When planning ahead it is important to choose the most appropriate person or people to make decisions on your behalf if you can’t make those decisions on your own. Your legally-recognised decision maker is called an attorney. You appoint them by completing an Enduring Power of Attorney. This document is a formal document giving one or more people you trust the authority to make personal, medical and/or financial decisions on your behalf, particularly about your care and welfare, if you are unable to do so yourself. Despite the legal title, attorneys don’t need any legal training to perform this role.

While people you love and trust are probably already involved in many aspects of your life, there are situations where they will be unable to speak for you or make decisions on your behalf unless they have the legal authority to do so. This is why an Enduring Power of Attorney document is important.

You can complete your form yourself or get advice and help from others, for example, from a solicitor.

As part of the process you may also consider what health care choices you would make in the future. You can use your Enduring Power of Attorney to give someone the authority to make decisions about your health but if you want to give specific, detailed guidance about your future health care wishes, you may want to complete an Advance Health Directive.

You should talk with your family and friends about what you would like to happen in the future and what’s important to you. This gives everyone a chance to explore who should play a part in your plan and who is best equipped to help if needed.

What decisions can my attorney make for me?

  • You choose what powers you give to your attorney(s).
    • Personal decisions relate to your care and welfare, including your health care (e.g. deciding where you live, who you live with or consent to medical treatments).
    • Financial decisions relate to money and assets (e.g. paying your bills and taxes, selling or renting your home, using your income to pay for your needs or investing your money).
  • You can choose to give your attorney(s) the power to make decisions about:
    • all your financial and personal/health care matters
    • some specific financial or personal matters
    • only your financial matters
    • only your personal matters.

You can also add to an attorney’s power, or limit it, and give detailed instructions for them to follow. If you choose more than one person to act as your attorney, you can choose to give them all the same or different areas of responsibility for decisions. For example, one attorney could make decisions about your finances and another, who has a better understanding of your health care wishes, could make decisions about your welfare and health treatments.

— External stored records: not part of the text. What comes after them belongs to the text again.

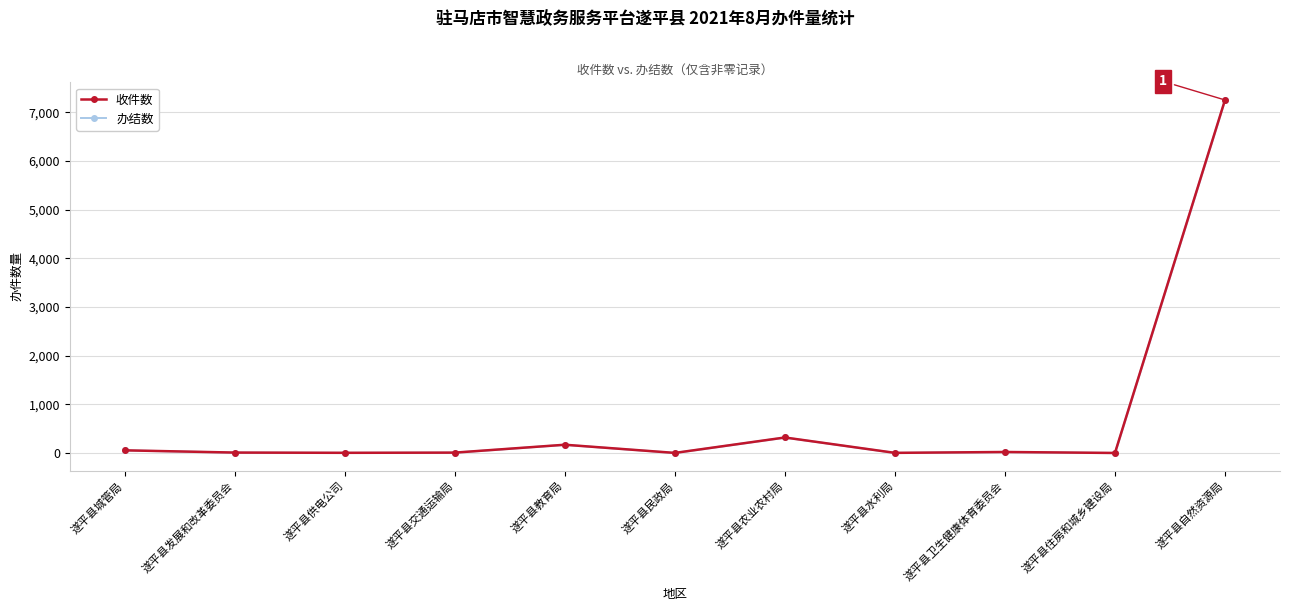

Which series changed the most between 遂平县教育局 and 遂平县民政局?

收件数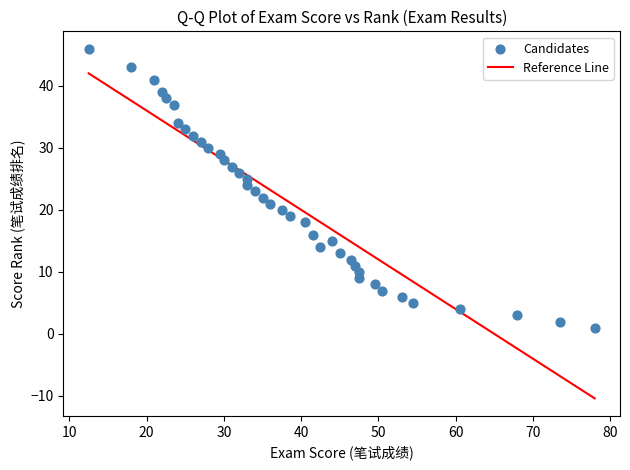

What is the range of Y values (max minus min)?

45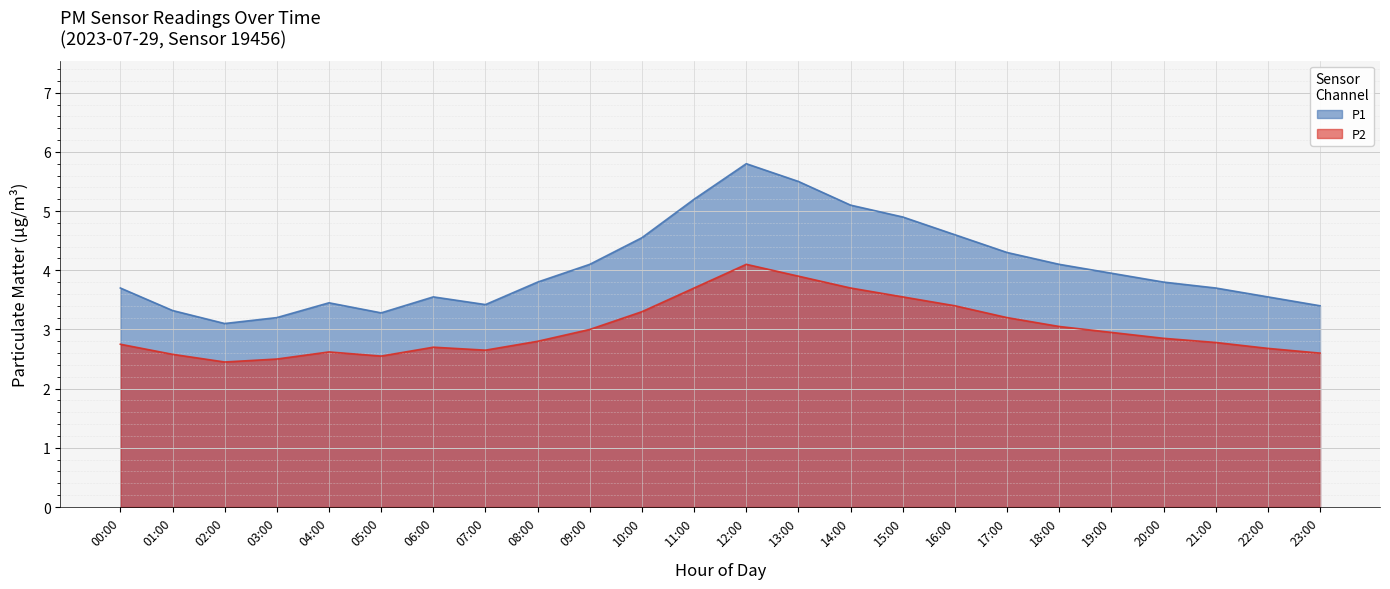

What is the label of the 2nd point from the right?

22:00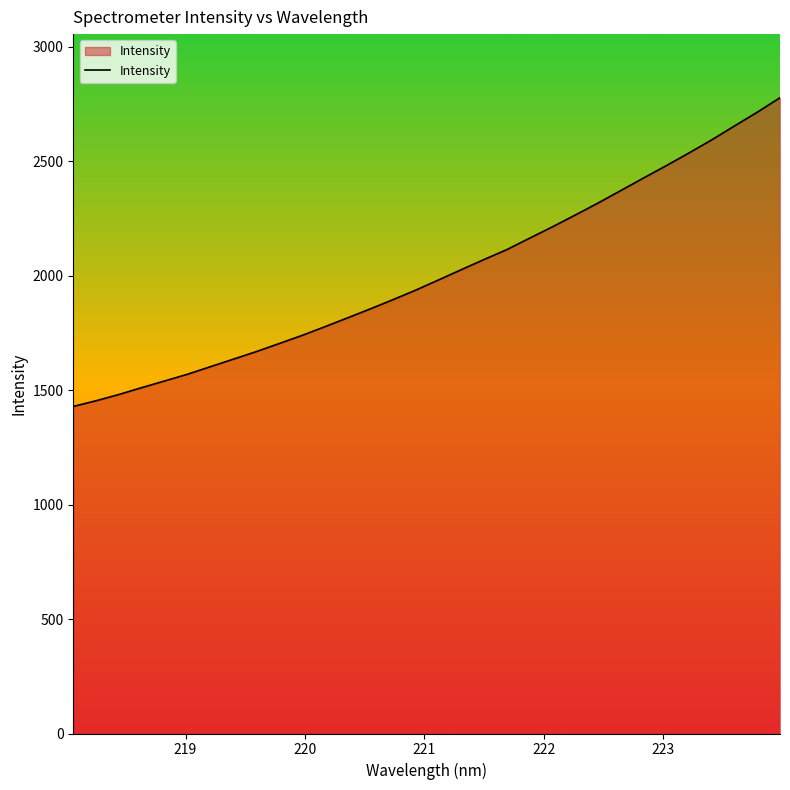

What is the maximum value shown in the chart?

2776.9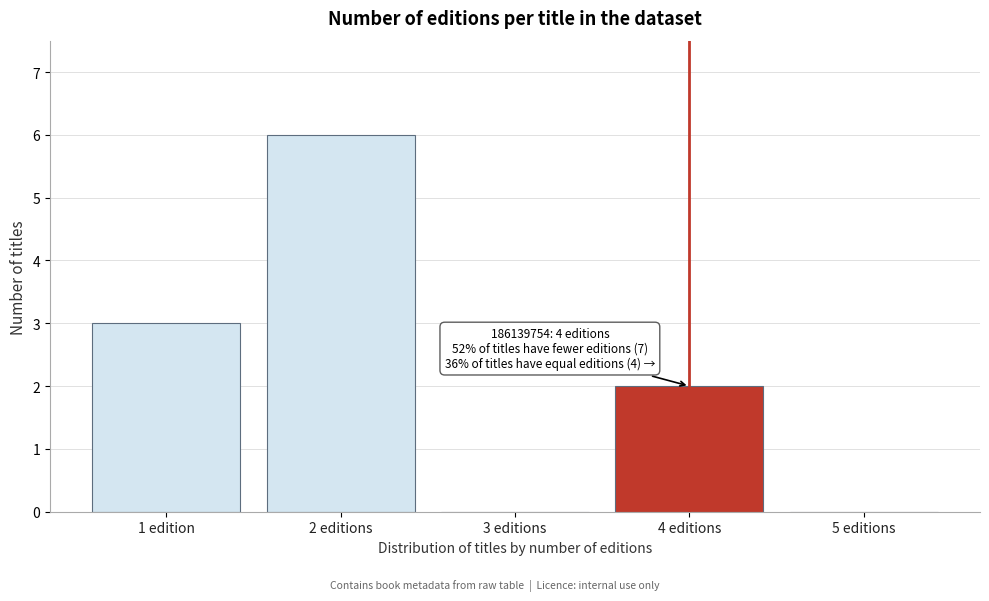

Reading left to right, list all the values displayed in this chart.

1 edition=3	2 editions=6	3 editions=0	4 editions=2	5 editions=0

If you decide to appoint a number of people as your attorneys, you can specify how decisions can be made:

  • severally - any one of them may decide
  • jointly - all must agree
  • as a majority - if you are appointing more than three attorneys, you would need to specify, e.g. ‘simple majority’, ‘two-thirds majority’
  • other - meaning that you define how the various attorneys decide. (The Powers of Attorney Act 1998 allows you to appoint successive attorney/s for a matter so the power is given to a particular attorney only when power to a previous attorney ends. You can also nominate the circumstances when a power will end e.g. ‘if X dies, then Y may act’).

Note that if you choose to appoint joint attorneys you can only appoint a maximum of four for a matter (so you could appoint four attorneys to act jointly four personal matters, and up to four attorneys to act jointly for financial matters).